Ortalama Mümin Modeli
Kuran’ın öngördüğü bir hayatta, sekülarizme de fakirizme/çileciliğe de yer yoktur. İrfanî gelenekte de fakr, insanı nimetlerden değil, kalbi aşırı dünya tutkularından mahrum etmektir. Nitekim Cüneyd-i Bağdadi fakrı, “ senin hiçbir dünyalığa sahip olmaman değil, dünyalara sahip olsan da dünyalıkların sana sahip olmasına izin vermemendir” diye tarif etmiştir.
Servet, attır. Servet sahibi de süvaridir. Süvari atının sırtındaysa yol alır; atını sırtlanmaya kalkışırsa yolda kalır. Ayrıca Allah’a inanmayanların ve ahiret kaygısı taşımayanların dünyada iyi imkânlara sahip olmaları, onlara Allah katında ve öteki dünyada hiçbir fayda sağlamayacaktır.

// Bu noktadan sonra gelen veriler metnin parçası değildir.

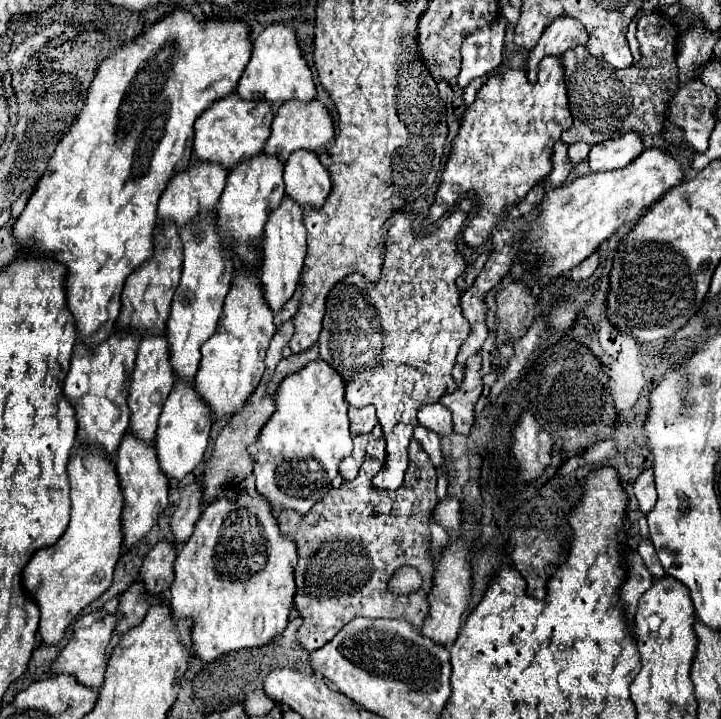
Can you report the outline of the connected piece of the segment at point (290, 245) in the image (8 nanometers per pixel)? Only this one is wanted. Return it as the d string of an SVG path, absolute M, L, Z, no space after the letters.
M284 198L280 208L272 212L272 220L268 220L268 228L264 234L264 264L260 268L262 270L260 284L264 300L272 310L272 314L278 314L284 308L284 304L292 298L300 280L304 258L306 258L306 228L302 222L302 208Z

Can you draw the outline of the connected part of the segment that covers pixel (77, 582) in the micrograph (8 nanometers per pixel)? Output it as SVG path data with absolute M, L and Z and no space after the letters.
M74 448L68 462L68 476L72 502L70 524L62 538L54 546L40 548L22 572L24 592L40 608L40 640L48 646L58 644L78 612L108 590L122 550L118 518L122 500L120 488L116 488L114 464L108 464L108 460L104 460L104 456L96 456L96 452Z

Bu durumda insanla servet arasındaki realist ve psikolojik bağlantıya dikkat edilmelidir. Çünkü kimse mal ve mülkten müstağni kalamaz; böyle düşünmek doğru da olmaz. Fakat mala mülke sahip olunca da pek çok insan onun şerrinden korunamaz. Zira servet fayda ve zarardan hali değildir.
Servetin faydası, insanın geçimini ve zaruri ihtiyaçlarını karşılaması, doğru sarf edildiğinde diğer insanların yararına ve kamuya ait hayır işlerinde kullanılması, böylece rıza-i ilahinin kazanılmasını sağlamasıdır. Zararları ise insanı isyana sevk etmesi; özellikle kötülük erbabının tutkularını tahrik edip onları sonu gelmez arzuların peşinde koşturmasıdır. Halbuki servetin tahrikiyle arzularının peşinde koşan helak olur. Servetin bir zararı da insana Allah’ı unutturmasıdır. Zira servet sahibi, servetin korunması ile meşgul olurken Allah’ı unutur.
Kuran’ın eleştirdiği “dünya hayatı”, özellikle Müşrik Arapların, genellikle de bütün inkarcıların ahiret hayatına ve hesabına inanmaksızın yaşadıkları hayattır. Bunun için Kuran müminleri yeryüzünde faaliyette bulunmaktan ve oradaki nimetlerden yararlanmaktan men etmez; fakat onları dünya hayatının cazibesine kapılıp aldanmamaları için dikkatli ve duyarlı olmaya çağırır.
Demek ki Kuran’ın yetiştirmeye çalıştığı ortalama mümin tipi müspet olan şeyleri yapan, büyük günahlardan uzak duran, günah işlediği takdirde tövbe eden, küçük günahları Allah tarafından bağışlanan, dünyanın içinde ve ortasında, içgüdüleriyle arzuları canlı ve aktif fakat iman ve iradesiyle onlara sınır çizebilen ve Allah’ın koyduğu kurallara riayet eden bir insandır. Ne şeytanı gör ne de kulhuvallahı oku” anlayışı, denenme yerine sınavdan ve sorumluluktan kaçıp kolay yoldan cennete girme ve cemalullaha kavuşma arzusunun bir ifadesi olduğundan doğru değildir. Çünkü Kuran’ın ortaya koyduğu mümin modeli, Allah’ın pasif bir seyircisi değil, yeryüzünde Onun irade ve buyruğunun aktif bir temsilcisidir.
Sonuçta insanın yaşadığı hayat, bir denenme sürecidir. Bu süreçte günah da vardır tövbede. Çünkü denenme, günahsız ve tövbesiz bir hayat değildir. Böyle bir hayat, meleklerin hayatıdır. Kuran ise bizden bu denenme sürecinde ne melek ne de şeytan olmamızı istiyor. Aksine Allah’a gönülden inanıp itaat ve ibadet eden mümin bir insan olarak kalmamızı ve Onun rızasını kazanmamamızı talep ediyor.